- Problem description -
Repeat back the entries that follow, keeping every word as it is.

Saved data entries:
--------------------------------------------------

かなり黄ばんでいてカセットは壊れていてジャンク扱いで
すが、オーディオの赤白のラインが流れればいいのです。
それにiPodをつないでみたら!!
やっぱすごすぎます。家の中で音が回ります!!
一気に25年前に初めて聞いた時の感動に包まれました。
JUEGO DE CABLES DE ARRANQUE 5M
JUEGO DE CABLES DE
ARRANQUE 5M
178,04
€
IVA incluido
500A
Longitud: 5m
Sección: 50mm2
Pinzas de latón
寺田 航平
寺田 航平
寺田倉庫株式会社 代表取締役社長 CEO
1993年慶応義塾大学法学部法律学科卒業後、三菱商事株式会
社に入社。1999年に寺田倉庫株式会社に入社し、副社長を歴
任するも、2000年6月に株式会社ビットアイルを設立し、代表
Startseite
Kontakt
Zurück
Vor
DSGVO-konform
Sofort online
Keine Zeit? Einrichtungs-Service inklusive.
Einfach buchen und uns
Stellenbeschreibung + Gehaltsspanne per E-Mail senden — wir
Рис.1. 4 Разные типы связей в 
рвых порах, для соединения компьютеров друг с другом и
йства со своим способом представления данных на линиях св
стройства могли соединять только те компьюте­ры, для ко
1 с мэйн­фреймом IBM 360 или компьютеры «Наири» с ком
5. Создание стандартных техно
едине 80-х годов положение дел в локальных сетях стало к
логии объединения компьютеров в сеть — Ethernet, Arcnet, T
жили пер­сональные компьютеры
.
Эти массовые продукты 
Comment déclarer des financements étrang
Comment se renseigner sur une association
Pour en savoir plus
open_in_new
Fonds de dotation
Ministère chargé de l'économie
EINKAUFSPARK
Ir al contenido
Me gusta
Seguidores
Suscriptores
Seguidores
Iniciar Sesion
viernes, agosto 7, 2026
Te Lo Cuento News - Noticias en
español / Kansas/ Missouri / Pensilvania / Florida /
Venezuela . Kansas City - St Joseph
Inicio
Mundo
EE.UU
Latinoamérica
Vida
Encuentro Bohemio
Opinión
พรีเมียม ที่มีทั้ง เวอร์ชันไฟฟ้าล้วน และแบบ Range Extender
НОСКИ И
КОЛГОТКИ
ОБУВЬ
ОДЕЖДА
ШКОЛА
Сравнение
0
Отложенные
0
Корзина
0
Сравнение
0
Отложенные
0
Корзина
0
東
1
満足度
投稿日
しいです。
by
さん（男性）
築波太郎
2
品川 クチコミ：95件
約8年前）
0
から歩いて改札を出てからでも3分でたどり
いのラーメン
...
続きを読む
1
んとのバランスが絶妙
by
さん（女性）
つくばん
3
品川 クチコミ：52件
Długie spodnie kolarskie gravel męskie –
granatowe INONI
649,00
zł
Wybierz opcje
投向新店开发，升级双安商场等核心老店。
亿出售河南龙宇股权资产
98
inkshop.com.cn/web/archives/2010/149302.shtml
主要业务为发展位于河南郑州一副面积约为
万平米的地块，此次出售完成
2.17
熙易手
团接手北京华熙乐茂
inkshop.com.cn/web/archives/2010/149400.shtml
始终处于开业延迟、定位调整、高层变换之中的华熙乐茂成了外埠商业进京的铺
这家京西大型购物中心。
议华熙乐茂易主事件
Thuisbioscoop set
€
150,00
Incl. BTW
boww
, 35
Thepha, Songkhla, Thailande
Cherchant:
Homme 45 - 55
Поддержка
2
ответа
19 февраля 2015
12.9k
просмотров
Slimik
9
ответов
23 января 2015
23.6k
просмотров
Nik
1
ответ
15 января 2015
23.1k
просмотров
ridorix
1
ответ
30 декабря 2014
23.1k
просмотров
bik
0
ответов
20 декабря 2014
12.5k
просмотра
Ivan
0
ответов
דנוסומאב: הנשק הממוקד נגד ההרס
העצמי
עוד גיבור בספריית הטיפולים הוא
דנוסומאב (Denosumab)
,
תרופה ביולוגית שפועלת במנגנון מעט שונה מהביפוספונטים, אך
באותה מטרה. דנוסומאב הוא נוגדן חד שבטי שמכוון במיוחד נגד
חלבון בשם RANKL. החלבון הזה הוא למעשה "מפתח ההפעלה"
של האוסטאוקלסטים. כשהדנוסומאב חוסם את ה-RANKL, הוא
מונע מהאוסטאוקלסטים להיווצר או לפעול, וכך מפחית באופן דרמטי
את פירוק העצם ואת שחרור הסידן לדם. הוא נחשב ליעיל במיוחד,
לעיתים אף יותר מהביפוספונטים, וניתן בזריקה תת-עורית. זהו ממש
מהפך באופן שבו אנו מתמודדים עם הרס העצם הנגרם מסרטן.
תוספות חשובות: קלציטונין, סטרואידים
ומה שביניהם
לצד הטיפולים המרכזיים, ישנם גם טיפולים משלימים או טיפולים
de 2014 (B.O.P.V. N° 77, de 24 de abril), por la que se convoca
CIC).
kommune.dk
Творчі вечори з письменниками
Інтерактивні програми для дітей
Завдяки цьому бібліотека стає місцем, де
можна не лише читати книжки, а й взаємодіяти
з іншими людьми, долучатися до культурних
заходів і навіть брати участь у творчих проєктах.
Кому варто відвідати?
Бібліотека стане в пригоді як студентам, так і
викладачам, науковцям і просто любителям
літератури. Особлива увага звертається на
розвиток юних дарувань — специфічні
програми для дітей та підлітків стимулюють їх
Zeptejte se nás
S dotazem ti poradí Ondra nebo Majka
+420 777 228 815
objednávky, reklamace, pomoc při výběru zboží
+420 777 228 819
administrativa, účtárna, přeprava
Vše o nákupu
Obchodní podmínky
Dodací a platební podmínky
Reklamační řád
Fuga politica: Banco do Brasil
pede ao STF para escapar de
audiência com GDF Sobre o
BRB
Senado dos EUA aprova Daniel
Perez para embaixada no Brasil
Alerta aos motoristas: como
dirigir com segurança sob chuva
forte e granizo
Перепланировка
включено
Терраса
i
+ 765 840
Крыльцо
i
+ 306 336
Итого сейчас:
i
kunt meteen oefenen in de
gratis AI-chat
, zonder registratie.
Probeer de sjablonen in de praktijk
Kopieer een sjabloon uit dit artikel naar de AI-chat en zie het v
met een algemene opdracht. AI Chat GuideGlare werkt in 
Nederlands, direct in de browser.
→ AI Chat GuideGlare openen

--------------------------------------------------

- Written answer -
かなり黄ばんでいてカセットは壊れていてジャンク扱いで
すが、オーディオの赤白のラインが流れればいいのです。
それにiPodをつないでみたら!!
やっぱすごすぎます。家の中で音が回ります!!
一気に25年前に初めて聞いた時の感動に包まれました。
JUEGO DE CABLES DE ARRANQUE 5M
JUEGO DE CABLES DE
ARRANQUE 5M
178,04
€
IVA incluido
500A
Longitud: 5m
Sección: 50mm2
Pinzas de latón
寺田 航平
寺田 航平
寺田倉庫株式会社 代表取締役社長 CEO
1993年慶応義塾大学法学部法律学科卒業後、三菱商事株式会
社に入社。1999年に寺田倉庫株式会社に入社し、副社長を歴
任するも、2000年6月に株式会社ビットアイルを設立し、代表
Startseite
Kontakt
Zurück
Vor
DSGVO-konform
Sofort online
Keine Zeit? Einrichtungs-Service inklusive.
Einfach buchen und uns
Stellenbeschreibung + Gehaltsspanne per E-Mail senden — wir
Рис.1. 4 Разные типы связей в 
рвых порах, для соединения компьютеров друг с другом и
йства со своим способом представления данных на линиях св
стройства могли соединять только те компьюте­ры, для ко
1 с мэйн­фреймом IBM 360 или компьютеры «Наири» с ком
5. Создание стандартных техно
едине 80-х годов положение дел в локальных сетях стало к
логии объединения компьютеров в сеть — Ethernet, Arcnet, T
жили пер­сональные компьютеры
.
Эти массовые продукты 
Comment déclarer des financements étrang
Comment se renseigner sur une association
Pour en savoir plus
open_in_new
Fonds de dotation
Ministère chargé de l'économie
EINKAUFSPARK
Ir al contenido
Me gusta
Seguidores
Suscriptores
Seguidores
Iniciar Sesion
viernes, agosto 7, 2026
Te Lo Cuento News - Noticias en
español / Kansas/ Missouri / Pensilvania / Florida /
Venezuela . Kansas City - St Joseph
Inicio
Mundo
EE.UU
Latinoamérica
Vida
Encuentro Bohemio
Opinión
พรีเมียม ที่มีทั้ง เวอร์ชันไฟฟ้าล้วน และแบบ Range Extender
НОСКИ И
КОЛГОТКИ
ОБУВЬ
ОДЕЖДА
ШКОЛА
Сравнение
0
Отложенные
0
Корзина
0
Сравнение
0
Отложенные
0
Корзина
0
東
1
満足度
投稿日
しいです。
by
さん（男性）
築波太郎
2
品川 クチコミ：95件
約8年前）
0
から歩いて改札を出てからでも3分でたどり
いのラーメン
...
続きを読む
1
んとのバランスが絶妙
by
さん（女性）
つくばん
3
品川 クチコミ：52件
Długie spodnie kolarskie gravel męskie –
granatowe INONI
649,00
zł
Wybierz opcje
投向新店开发，升级双安商场等核心老店。
亿出售河南龙宇股权资产
98
inkshop.com.cn/web/archives/2010/149302.shtml
主要业务为发展位于河南郑州一副面积约为
万平米的地块，此次出售完成
2.17
熙易手
团接手北京华熙乐茂
inkshop.com.cn/web/archives/2010/149400.shtml
始终处于开业延迟、定位调整、高层变换之中的华熙乐茂成了外埠商业进京的铺
这家京西大型购物中心。
议华熙乐茂易主事件
Thuisbioscoop set
€
150,00
Incl. BTW
boww
, 35
Thepha, Songkhla, Thailande
Cherchant:
Homme 45 - 55
Поддержка
2
ответа
19 февраля 2015
12.9k
просмотров
Slimik
9
ответов
23 января 2015
23.6k
просмотров
Nik
1
ответ
15 января 2015
23.1k
просмотров
ridorix
1
ответ
30 декабря 2014
23.1k
просмотров
bik
0
ответов
20 декабря 2014
12.5k
просмотра
Ivan
0
ответов
דנוסומאב: הנשק הממוקד נגד ההרס
העצמי
עוד גיבור בספריית הטיפולים הוא
דנוסומאב (Denosumab)
,
תרופה ביולוגית שפועלת במנגנון מעט שונה מהביפוספונטים, אך
באותה מטרה. דנוסומאב הוא נוגדן חד שבטי שמכוון במיוחד נגד
חלבון בשם RANKL. החלבון הזה הוא למעשה "מפתח ההפעלה"
של האוסטאוקלסטים. כשהדנוסומאב חוסם את ה-RANKL, הוא
מונע מהאוסטאוקלסטים להיווצר או לפעול, וכך מפחית באופן דרמטי
את פירוק העצם ואת שחרור הסידן לדם. הוא נחשב ליעיל במיוחד,
לעיתים אף יותר מהביפוספונטים, וניתן בזריקה תת-עורית. זהו ממש
מהפך באופן שבו אנו מתמודדים עם הרס העצם הנגרם מסרטן.
תוספות חשובות: קלציטונין, סטרואידים
ומה שביניהם
לצד הטיפולים המרכזיים, ישנם גם טיפולים משלימים או טיפולים
de 2014 (B.O.P.V. N° 77, de 24 de abril), por la que se convoca
CIC).
kommune.dk
Творчі вечори з письменниками
Інтерактивні програми для дітей
Завдяки цьому бібліотека стає місцем, де
можна не лише читати книжки, а й взаємодіяти
з іншими людьми, долучатися до культурних
заходів і навіть брати участь у творчих проєктах.
Кому варто відвідати?
Бібліотека стане в пригоді як студентам, так і
викладачам, науковцям і просто любителям
літератури. Особлива увага звертається на
розвиток юних дарувань — специфічні
програми для дітей та підлітків стимулюють їх
Zeptejte se nás
S dotazem ti poradí Ondra nebo Majka
+420 777 228 815
objednávky, reklamace, pomoc při výběru zboží
+420 777 228 819
administrativa, účtárna, přeprava
Vše o nákupu
Obchodní podmínky
Dodací a platební podmínky
Reklamační řád
Fuga politica: Banco do Brasil
pede ao STF para escapar de
audiência com GDF Sobre o
BRB
Senado dos EUA aprova Daniel
Perez para embaixada no Brasil
Alerta aos motoristas: como
dirigir com segurança sob chuva
forte e granizo
Перепланировка
включено
Терраса
i
+ 765 840
Крыльцо
i
+ 306 336
Итого сейчас:
i
kunt meteen oefenen in de
gratis AI-chat
, zonder registratie.
Probeer de sjablonen in de praktijk
Kopieer een sjabloon uit dit artikel naar de AI-chat en zie het v
met een algemene opdracht. AI Chat GuideGlare werkt in 
Nederlands, direct in de browser.
→ AI Chat GuideGlare openen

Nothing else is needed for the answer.